Thursday, 1 September 2011

Northwest Property sector bears brunt of insolvencies


R3 said that second quarter insolvency figures show that although the number of administrations dropped by 10% to 695, the number of receiverships rose by almost 16 per cent to 350.

Jeremy Oddie, North West regional chair of R3 and head of recoveries at Mitchell Charlesworth, said: “Receivership is a process now almost exclusively used in cases involving property businesses. The vast majority of these will be companies or individuals with a property portfolio who have defaulted on their mortgage repayments.

“The figures reflect the intense pressure on landlords, particularly those with retail properties. Many of them will have borrowed money some time ago when interest rates were higher. Not only are they paying over the odds, they are also facing the loss of rental income as tenant companies collapse or properties are left standing empty.”

The figures also reveal that compulsory liquidations rose by almost 20 per cent in the second quarter to 1,290.

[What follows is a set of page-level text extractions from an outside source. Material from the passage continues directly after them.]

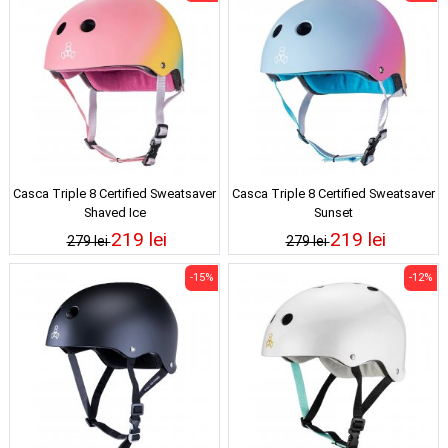
Casca Triple 8 Certified Sweatsaver
Casca Triple 8 Certified Sweatsaver
Shaved Ice
Sunset
219 lei
219 lei
279 lei
279 lei
-15%
-12%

Oddie added: “It is likely that HMRC is responsible for most of these liquidations. These are businesses which don’t even have the money to wind themselves up.

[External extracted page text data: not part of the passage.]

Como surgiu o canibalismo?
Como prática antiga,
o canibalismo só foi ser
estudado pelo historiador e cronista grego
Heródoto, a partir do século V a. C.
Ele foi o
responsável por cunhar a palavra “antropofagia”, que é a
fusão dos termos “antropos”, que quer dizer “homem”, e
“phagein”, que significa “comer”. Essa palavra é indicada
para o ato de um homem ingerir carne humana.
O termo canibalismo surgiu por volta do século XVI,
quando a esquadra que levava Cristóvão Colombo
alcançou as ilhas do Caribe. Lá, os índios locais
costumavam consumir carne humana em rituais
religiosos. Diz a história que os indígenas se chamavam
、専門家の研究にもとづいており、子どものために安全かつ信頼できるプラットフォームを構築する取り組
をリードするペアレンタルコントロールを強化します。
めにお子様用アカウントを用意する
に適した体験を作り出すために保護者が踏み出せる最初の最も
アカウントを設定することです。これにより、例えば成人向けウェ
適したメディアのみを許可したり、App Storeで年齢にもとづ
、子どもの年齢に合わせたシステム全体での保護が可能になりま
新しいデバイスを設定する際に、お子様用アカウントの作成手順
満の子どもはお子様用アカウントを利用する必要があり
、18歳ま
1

Some of them will no doubt have already delayed tax under the Time to Pay scheme. It would confirm our own experience, that HMRC is getting fed up with non-payers and is engaged in a clear-out of ‘zombie companies’.”
 Lindsey Cooper, a Manchester-based restructuring partner at Baker Tilly, also argued that national figures showing a drop-off in failures of hotels and construction businesses at a national level was"not reflective of what is happening at a regional level.

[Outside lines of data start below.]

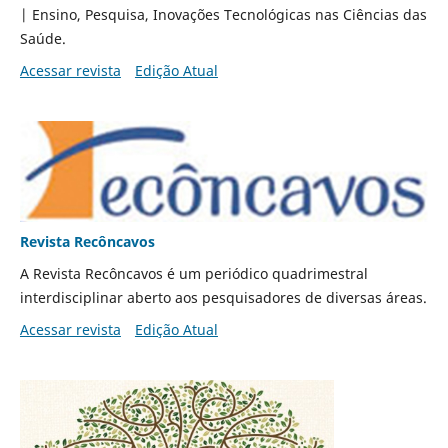
| Ensino, Pesquisa, Inovações Tecnológicas nas Ciências das
Saúde.
Acessar revista
Edição Atual
Revista Recôncavos
A Revista Recôncavos é um periódico quadrimestral
interdisciplinar aberto aos pesquisadores de diversas áreas.
Acessar revista
Edição Atual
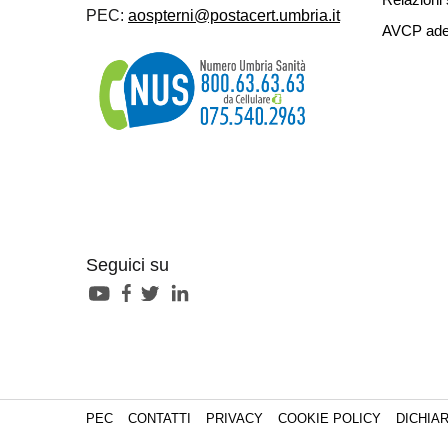
PEC:
aospterni@postacert.umbria.it
AVCP ade
Seguici su
PEC
CONTATTI
PRIVACY
COOKIE POLICY
DICHIAR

She said: “Our experience is a strong contrast to the trend highlighted by the Office of National Statistics.

“Throughout the last quarter we have seen an increase in businesses within this sector now in difficulty. This is particularly prevalent amongst the independent and smaller chains of hotels which have properties in locations that don’t attract natural footfall from either tourists or business travellers.”

Similarly, she added that Baker Tilly's restructuring practice was seeing an increased demand for its services from construction firms.

“Unfortunately, for too long the construction companies we are now speaking to have been buying in their work by taking on projects that provide too low a margin. 

"As a result, the smaller businesses in the sector are now paying the price for the contracts they have taken on.”